Mutualisation des compétences

Le centre de l’Université de Genève et des HUG travaillera plus spécifiquement sur les nouveaux virus émergents chez l’homme. ’Nous voulons mieux comprendre l’évolution du virus. Depuis 2021, nous coordonnons la surveillance nationale du SARS-CoV-2 à l’échelle de la Suisse. Nos recherches visent à comprendre si et pourquoi les nouveaux variants du virus échappent aux anticorps des vaccins ou de l’infection et si les tests de diagnostic donnent toujours des résultats fiables’, explique Isabella Eckerle, co-directrice du centre, qui pilotera les activités genevoises du CoViNet.
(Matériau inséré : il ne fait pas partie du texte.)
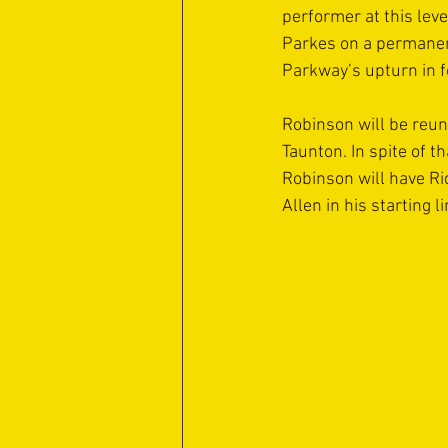
performer at this lev
Parkes on a permanen
Parkway’s upturn in 
Robinson will be reun
Taunton. In spite of t
Robinson will have Ri
Allen in his starting li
L’équipe de l’IVI, en collaboration avec la Faculté Vetsuisse et le Centre multidisciplinaire pour les maladies infectieuses de l’UNIBE (MCID), se focalisera sur l’apparition de ces virus chez les humains et les animaux. Elle peut s’appuyer sur de nombreuses années de recherche de pointe sur les coronavirus et sur les mécanismes fondamentaux des interactions de notre système immunitaire avec le virus. ’L’objectif de nos activités est d’évaluer les risques liés aux coronavirus et à leurs variants. En particulier, quels gènes viraux peuvent rendre les variants plus dangereux ou leur permettre d’échapper à notre système immunitaire’, explique Volker Thiel, responsable de la Division de virologie à l’IVI et professeur à la Faculté Vetsuisse de l’UNIBE.
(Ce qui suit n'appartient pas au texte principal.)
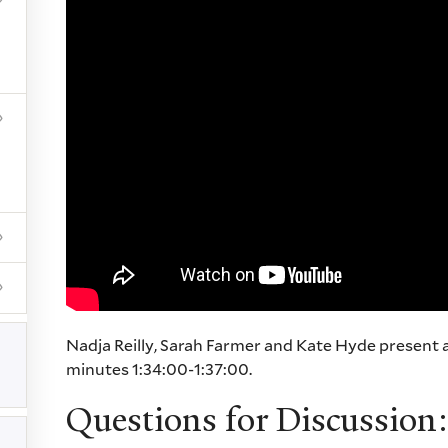
Nadja Reilly, Sarah Farmer and Kate Hyde present 
minutes 1:34:00-1:37:00.
Questions for Discussion:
Professeure associée au Département de Médecine de la Faculté de médecine de l’Université de Genève, et co-directrice du Centre des maladies virales émergentes (UNIGE-HUG), Isabella Eckerle est spécialiste des virus zoonotiques, en particulier des coronavirus. Durant la pandémie de COVID-19, son équipe de recherche a figuré parmi les laboratoires de référence de l’OMS pour le développement et la validation des tests diagnostiques en Suisse. Elle a participé à plusieurs groupes d’experts et d’expertes.

Chef de la Division de virologie à l’Institut de virologie et d’immunologie (IVI) et professeur à l’UNIBE, Volker Thiel est spécialisé dans la biologie des coronavirus. Il a mené des nombreuses recherches, notamment sur leur réplication et leurs réponses immunitaires associées. Durant la pandémie, il a été membre de la National Swiss Science Task Force et est actuellement membre du Technical Advisory Group on SARS-CoV-2 Virus Evolution de l’OMS.

Une évolution nécessaire

Le réseau CoViNet s’inscrit dans le prolongement des ’laboratoires de référence’ désignés par l’OMS à partir de 2020, auxquels le Centre des maladies virales émergentes de l’Université de Genève et des HUG a été inclus en 2023. Leur mission initiale consistait à fournir des tests aux pays n’ayant pas ou peu de capacités en la matière. Depuis, la nécessité de surveiller l’évolution du virus et de ses variants est devenue impérative et, avec elle, l’élargissement des objectifs de ces laboratoires à la santé animale et à la surveillance environnementale. Pour créer ce nouveau réseau de laboratoires, un appel à candidatures CoViNet avait été lancé par l’OMS à l’automne 2023.